[[ INFORMATION SUPPLIED open ]]
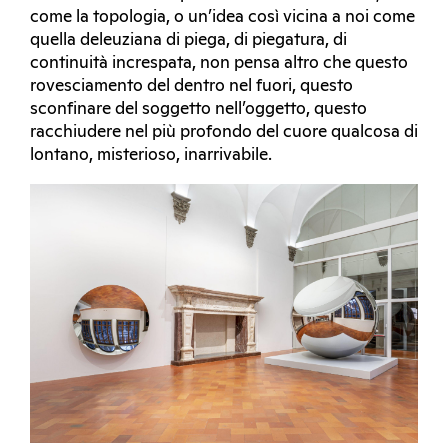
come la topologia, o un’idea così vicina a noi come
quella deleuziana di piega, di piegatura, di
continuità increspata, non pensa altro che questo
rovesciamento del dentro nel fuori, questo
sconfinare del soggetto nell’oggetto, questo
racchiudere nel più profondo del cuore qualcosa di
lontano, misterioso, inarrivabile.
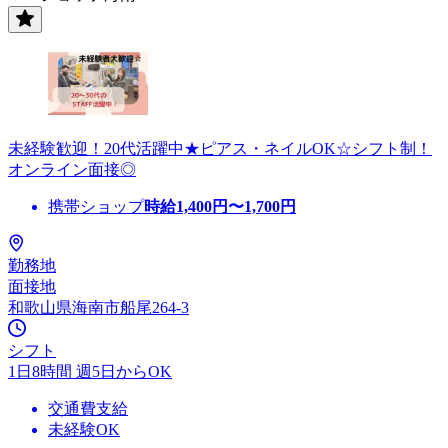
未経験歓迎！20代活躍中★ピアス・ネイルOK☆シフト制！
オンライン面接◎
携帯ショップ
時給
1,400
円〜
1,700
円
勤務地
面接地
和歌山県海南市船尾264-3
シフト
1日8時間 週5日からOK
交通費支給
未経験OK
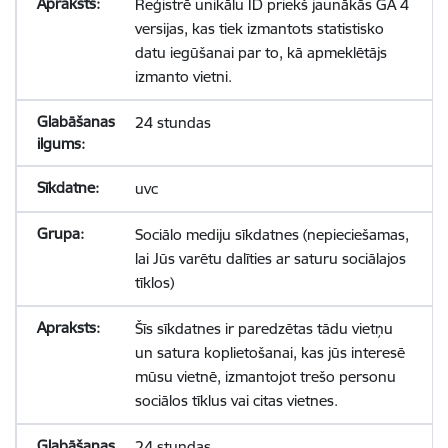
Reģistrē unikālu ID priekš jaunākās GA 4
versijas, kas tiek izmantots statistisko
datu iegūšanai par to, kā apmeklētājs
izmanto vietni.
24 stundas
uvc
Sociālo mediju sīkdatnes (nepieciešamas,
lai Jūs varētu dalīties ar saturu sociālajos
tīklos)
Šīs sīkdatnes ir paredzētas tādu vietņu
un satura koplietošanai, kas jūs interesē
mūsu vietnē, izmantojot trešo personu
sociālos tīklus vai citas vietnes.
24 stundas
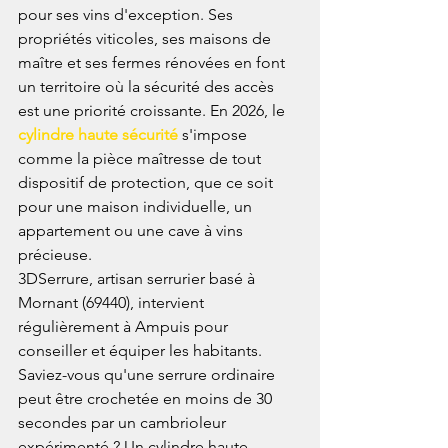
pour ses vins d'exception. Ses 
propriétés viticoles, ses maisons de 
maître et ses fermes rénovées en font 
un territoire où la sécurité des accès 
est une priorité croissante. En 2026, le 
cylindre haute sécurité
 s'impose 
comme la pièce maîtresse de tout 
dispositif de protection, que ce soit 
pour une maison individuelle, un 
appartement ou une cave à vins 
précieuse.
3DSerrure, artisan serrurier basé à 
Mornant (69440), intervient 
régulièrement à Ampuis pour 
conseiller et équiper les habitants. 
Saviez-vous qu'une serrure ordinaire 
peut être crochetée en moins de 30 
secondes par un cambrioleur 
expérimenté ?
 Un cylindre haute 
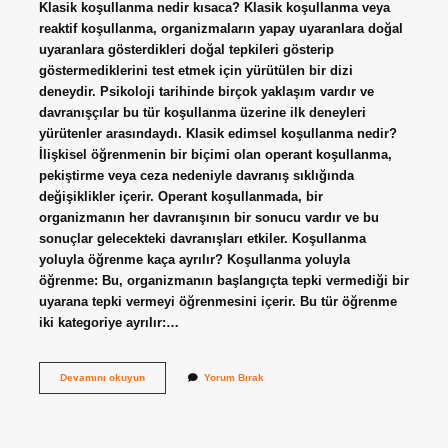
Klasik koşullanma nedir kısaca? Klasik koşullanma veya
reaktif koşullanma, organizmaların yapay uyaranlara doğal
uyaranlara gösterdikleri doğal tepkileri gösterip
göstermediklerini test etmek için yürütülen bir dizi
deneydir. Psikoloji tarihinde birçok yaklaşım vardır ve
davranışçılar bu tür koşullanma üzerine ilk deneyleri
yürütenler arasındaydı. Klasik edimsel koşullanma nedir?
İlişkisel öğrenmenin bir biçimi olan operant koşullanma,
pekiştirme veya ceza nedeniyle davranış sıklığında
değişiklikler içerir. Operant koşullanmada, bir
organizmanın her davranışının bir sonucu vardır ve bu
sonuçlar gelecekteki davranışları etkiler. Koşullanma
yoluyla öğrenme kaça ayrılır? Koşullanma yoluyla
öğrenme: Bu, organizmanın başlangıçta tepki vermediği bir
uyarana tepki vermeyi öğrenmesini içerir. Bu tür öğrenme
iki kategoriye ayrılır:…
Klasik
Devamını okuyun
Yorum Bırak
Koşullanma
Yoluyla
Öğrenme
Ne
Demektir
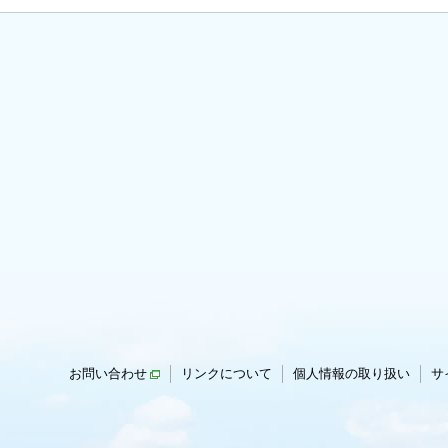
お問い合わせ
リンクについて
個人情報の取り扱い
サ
[[ INFORMATION SUPPLIED closed ]]
Using the data above, retype exactly the lines from the line with "sconfinare del soggetto nell’oggetto, questo" to the line with "versijas, kas tiek izmantots statistisko", inclusive. No pictures and nothing else.

▶ [EXERCISE SOLUTION]:
sconfinare del soggetto nell’oggetto, questo
racchiudere nel più profondo del cuore qualcosa di
lontano, misterioso, inarrivabile.
未経験歓迎！20代活躍中★ピアス・ネイルOK☆シフト制！
オンライン面接◎
携帯ショップ
時給
1,400
円〜
1,700
円
勤務地
面接地
和歌山県海南市船尾264-3
シフト
1日8時間 週5日からOK
交通費支給
未経験OK
Reģistrē unikālu ID priekš jaunākās GA 4
versijas, kas tiek izmantots statistisko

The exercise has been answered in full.